Thank you for your two suggestions.  Perhaps they will help.

Comment 6 Kamil Dudka 2019-07-03 15:45:02 UTC

Nothing specific to Red Hat, it is just how upstream libcurl works.  Its blocking (easy) API is implemented on top of the non-blocking (multi) API.  If you build libcurl from an upstream tarball on Linux, the threaded resolver is used by default.  Yes, we assume the cost of the resolver thread to be cheap, and you did not provide any data showing us the opposite.  If you prefer to use SIGALRM-based timeouts for DNS resolution, you can customize your own build of libcurl.  But we are not going to build libcurl with any different resolver in Fedora/RHEL.

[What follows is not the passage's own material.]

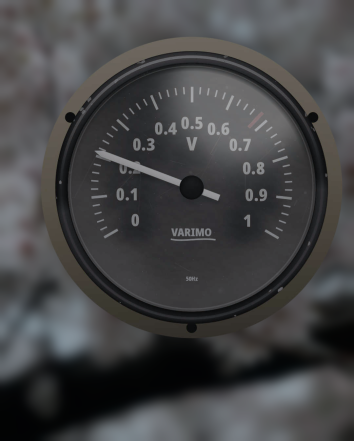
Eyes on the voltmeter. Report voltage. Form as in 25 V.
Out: 0.21 V
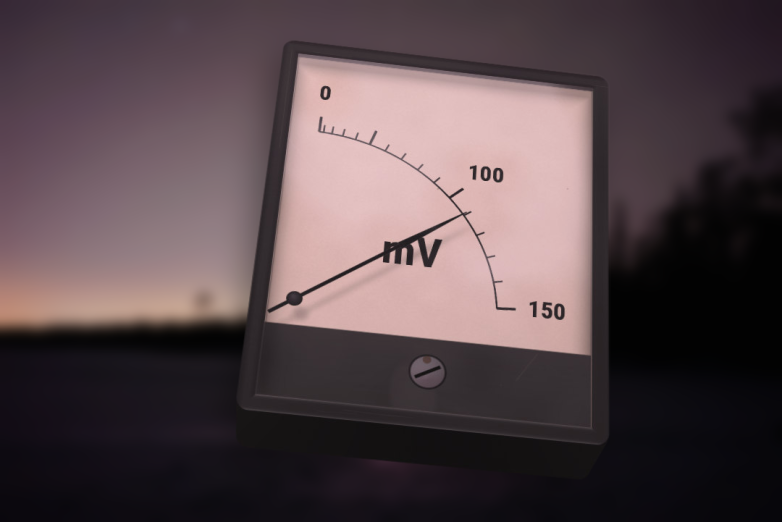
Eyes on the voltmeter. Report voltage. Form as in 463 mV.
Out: 110 mV
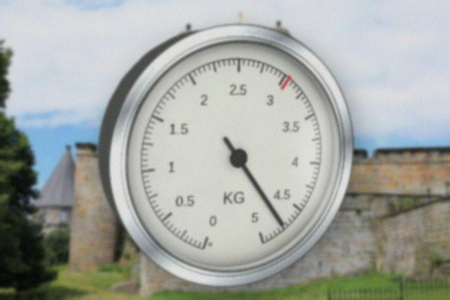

Comment 7 Shao Miller 2019-07-03 16:28:22 UTC

Thank you for your time.  I thought it might be a bug, as the stack seems a bit odd:
- Blocking DNS resolver
- Non-blocking libcurl "multi" API
- Blocking libcurl "easy" API
- Perl expects to block on libcurl
- Apache "prefork" child-process blocks on Perl

One of these things is not like the others.

But it's not Red Hat-specific, as you've kindly stated.